A collection of thoughts related to the challenges of software engineering

stay connected

I, destructor

Although we edit NoSQL software, I always disliked calling our product a NoSQL database. I know we say in the third paragraph of our web page that wrpme is a NoSQL database, but see, right after it says that we prefer to call it a postmodern database as proposed by Dr. Richard Hipp.

The obvious reason why we use this fancy word is because we’re French which makes us pretty much the pinnacle of snobbery and pedantry. The other reason is because we weren’t able to come up with a better term.

There’s also the thing that we don’t like NoSQL is because it’s a negative term that suggests our software is here to destroy Relational Database Management Systems (RDBMS) which are the one true evil.

I think I can safely say that no one is trying to destroy anything.

Where I say good things about RDMBS

I guess the NoSQL term originated from someone who was fed up with yet another pervert use of relational databases.

I’ve seen my share, I can relate to that feeling.

The first thing that comes to my mind is any software that uses a RDBMS to serialize data. That's pretty overkill, isn't it? After all, I however think I prefer the “one table to rule them all” scheme. Wait. One table is good, but, I’ve heard primary keys are good too so if we make everything a primary key it must be very good. Oh, and more indexes please, I can’t get enough of them. I know that I will somehow need to research those binary blobs, so index them please. And index the indexes to make the indexes faster.

So yes, it can get very silly.

Let’s not forget one thing though: an incredible amount of intelligence has been poured for more than forty years into RDBMS. People much more intelligent than you, maybe almost as intelligent as us (and that’s saying a lot, see paragraph two), have worked very hard to solve extremely complex problems. And succeeded.

Please, please, please, make sure it dwells very well in your mind: RDBMS work, and they work reliability, and they can adapt to your business case very well, and they when you account everything they do. They have their limits - like everything in the universe - but every time you book a flight, order a book or send money they’re proving to yourself and to the world how dependable they are.

NoSQL engines are for the most part crude, useless and unreliable and as for us, we know we still have a long way to go in terms of flexibility, features and proven reliability.

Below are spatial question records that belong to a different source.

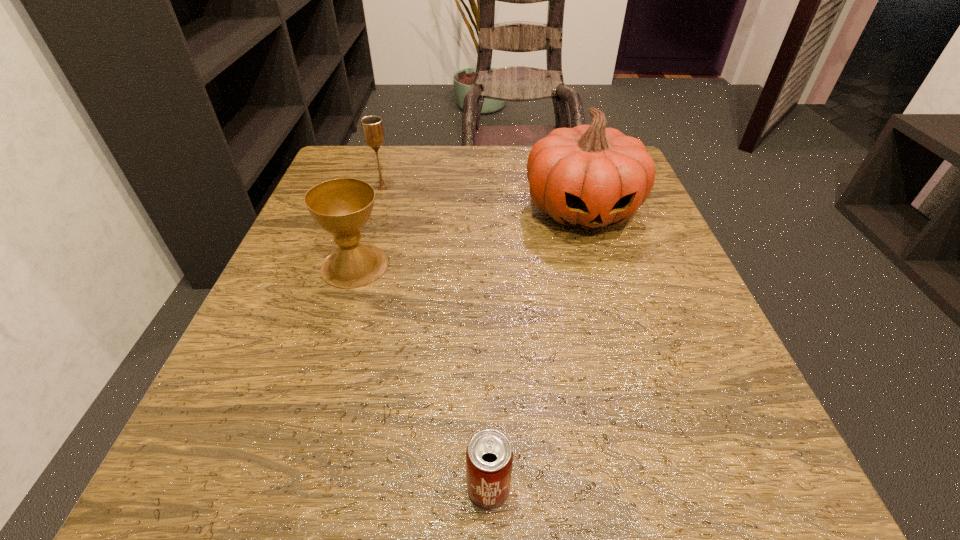
The image size is (960, 540). What are the coordinates of `free space at the far left corner` in the screenshot? It's located at point(348,159).

Identify the location of empty space that is in between the shortest object and the nearer chalice. (421, 377).

At what (x,y) coordinates should I click in order to perform the action: click on vacant region between the farther chalice and the nearer chalice. Please return your answer as a coordinate pair (x, y). Looking at the image, I should click on (369, 227).

This screenshot has height=540, width=960. I want to click on free point between the third object from left to right and the tallest object, so click(536, 349).

Where is `free space between the second object from right to left and the rightmost object`? The height and width of the screenshot is (540, 960). free space between the second object from right to left and the rightmost object is located at coordinates tap(536, 349).

I want to click on free space between the pumpkin and the nearer chalice, so click(x=468, y=238).

Where is `vacant space that is in between the shortest object and the farther chalice`? vacant space that is in between the shortest object and the farther chalice is located at coordinates (436, 339).

The width and height of the screenshot is (960, 540). Identify the location of unoccupied area between the farther chalice and the beer can. (436, 339).

Find the location of a particular element. This screenshot has height=540, width=960. free space between the pumpkin and the farther chalice is located at coordinates (482, 199).

Locate an element on the screen. vacant area that lies between the shortest object and the farther chalice is located at coordinates (436, 339).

When you complain that your relational database is too slow, the problem is not the database. The problem is most likely how you use it.

Let’s talk performances

Speed limit, curve ahead

So, am I killing our business? Not really.

RDBMS are fast, but NoSQL postmodern databases can be damn fast. Although you may not need the speed, you may like the fact you need less computing power to handle the same load.

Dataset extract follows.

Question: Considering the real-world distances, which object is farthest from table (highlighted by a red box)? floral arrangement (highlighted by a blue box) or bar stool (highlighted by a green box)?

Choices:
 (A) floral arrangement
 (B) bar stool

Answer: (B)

Additionally, to be fast, relational databases have to be used properly. Let’s be realistic for a second, it’s hard to be good at SQL. Non-relational databases are “more obvious” and closer to how the typical programmer thinks and for simple use cases you are most likely to do the right thing with a NoSQL engine than with a relational one.

Ever tried hammering a reasonably sized RDBMS with one thousand distinct clients? A real one? With atomic, consistent, isolated and durable (ACID) transactions? With each client querying the database like there’s no freaking tomorrow? Did it also end up with a database administrator in the air vent with a crossbow aimed at you? I think I made my point.

RDBMS, in certain contexts, can be slow because one of their best features, ACID transactions, come with a hefty price. This is not because RDBMS are poorly done, it’s because to truly ensure that your transaction is atomic, consistent, isolated and durable the database needs to do a lot of work.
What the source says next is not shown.